(Excerpts from a dataset)
┄┄┄┄┄┄
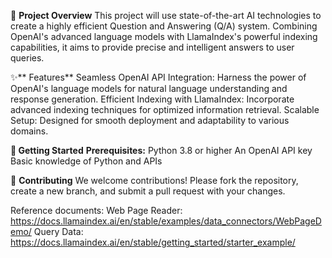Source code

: 
📌 **Project Overview**
This project will use state-of-the-art AI technologies to create a highly efficient Question and Answering (Q/A) system. Combining OpenAI's advanced language models with LlamaIndex's powerful indexing capabilities, it aims to provide precise and intelligent answers to user queries.

✨** Features**
Seamless OpenAI API Integration: Harness the power of OpenAI's language models for natural language understanding and response generation.
Efficient Indexing with LlamaIndex: Incorporate advanced indexing techniques for optimized information retrieval.
Scalable Setup: Designed for smooth deployment and adaptability to various domains.

**🚀 Getting Started**
**Prerequisites:**
Python 3.8 or higher
An OpenAI API key
Basic knowledge of Python and APIs

🤝 **Contributing**
We welcome contributions! Please fork the repository, create a new branch, and submit a pull request with your changes.

Reference documents: 
Web Page Reader: https://docs.llamaindex.ai/en/stable/examples/data_connectors/WebPageDemo/
Query Data: https://docs.llamaindex.ai/en/stable/getting_started/starter_example/
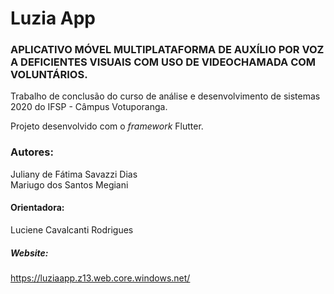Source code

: # Luzia App

### APLICATIVO MÓVEL MULTIPLATAFORMA DE AUXÍLIO POR VOZ A DEFICIENTES VISUAIS COM USO DE VIDEOCHAMADA COM VOLUNTÁRIOS.

Trabalho de conclusão do curso de análise e desenvolvimento de sistemas 2020 do IFSP - Câmpus Votuporanga.

Projeto desenvolvido com o <i>framework</i> Flutter.

### Autores:
Juliany de Fátima Savazzi Dias</br>
Mariugo dos Santos Megiani</br>

#### Orientadora:
Luciene Cavalcanti Rodrigues

##### Website:

https://luziaapp.z13.web.core.windows.net/
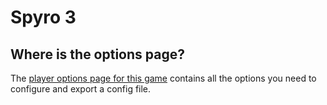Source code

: # Spyro 3

## Where is the options page?

The [player options page for this game](../player-options) contains all the options you need to configure and export a config file.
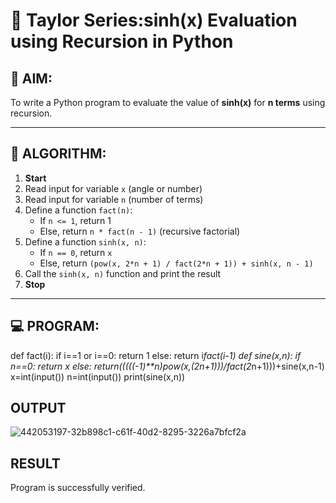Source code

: # 📐 Taylor Series:sinh(x) Evaluation using Recursion in Python

## 🎯 AIM:
To write a Python program to evaluate the value of **sinh(x)** for **n terms** using recursion.

---

## 🧠 ALGORITHM:

1. **Start**
2. Read input for variable `x` (angle or number)
3. Read input for variable `n` (number of terms)
4. Define a function `fact(n)`:
   - If `n <= 1`, return 1
   - Else, return `n * fact(n - 1)` (recursive factorial)
5. Define a function `sinh(x, n)`:
   - If `n == 0`, return `x`
   - Else, return `(pow(x, 2*n + 1) / fact(2*n + 1)) + sinh(x, n - 1)`
6. Call the `sinh(x, n)` function and print the result
7. **Stop**

---

## 💻 PROGRAM:
def fact(i):
   if i==1 or i==0:
       return 1
   else:
       return i*fact(i-1)
def sine(x,n):
  if n==0:
    return x
  else:
    return(((((-1)**n)*pow(x,(2*n+1)))/fact(2*n+1)))+sine(x,n-1)
x=int(input())
n=int(input())
print(sine(x,n))

## OUTPUT
![442053197-32b898c1-c61f-40d2-8295-3226a7bfcf2a](https://github.com/user-attachments/assets/06fe12d8-5912-4c6d-82be-e0663de03393)

## RESULT
Program is successfully verified.
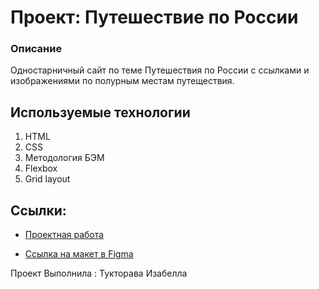 # Проект: Путешествие по России

### Описание
Одностарничный сайт по теме Путешествия по России с ссылками и изображениями по полурным местам путеществия.

## Используемые технологии
1. HTML
2. CSS
3. Методология БЭМ
4. Flexbox
5. Grid layout

## Ссылки:

* [Проектная работа](https://komarworld.github.io/russian-travel/index.html)

* [Ссылка на макет в Figma](https://www.figma.com/file/5S2WSbEFL6awjVWJ0NWL8Q/Sprint-3_-Russia-_-desktop-mobile?node-id=28503%3A0)

Проект Выполнила : Тукторава Изабелла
┄┄┄┄┄┄
** Action item **
Transcribe only this stretch of the data: the line with "Mariugo dos Santos Megiani</br>", the line with "return i*fact(i-1)", and every line in between. Leave out the pictures.

** Solution to the problem **
Mariugo dos Santos Megiani</br>

#### Orientadora:
Luciene Cavalcanti Rodrigues

##### Website:

https://luziaapp.z13.web.core.windows.net/
Source code

: # Spyro 3

## Where is the options page?

The [player options page for this game](../player-options) contains all the options you need to configure and export a config file.
Source code

: # 📐 Taylor Series:sinh(x) Evaluation using Recursion in Python

## 🎯 AIM:
To write a Python program to evaluate the value of **sinh(x)** for **n terms** using recursion.

---

## 🧠 ALGORITHM:

1. **Start**
2. Read input for variable `x` (angle or number)
3. Read input for variable `n` (number of terms)
4. Define a function `fact(n)`:
   - If `n <= 1`, return 1
   - Else, return `n * fact(n - 1)` (recursive factorial)
5. Define a function `sinh(x, n)`:
   - If `n == 0`, return `x`
   - Else, return `(pow(x, 2*n + 1) / fact(2*n + 1)) + sinh(x, n - 1)`
6. Call the `sinh(x, n)` function and print the result
7. **Stop**

---

## 💻 PROGRAM:
def fact(i):
   if i==1 or i==0:
       return 1
   else:
       return i*fact(i-1)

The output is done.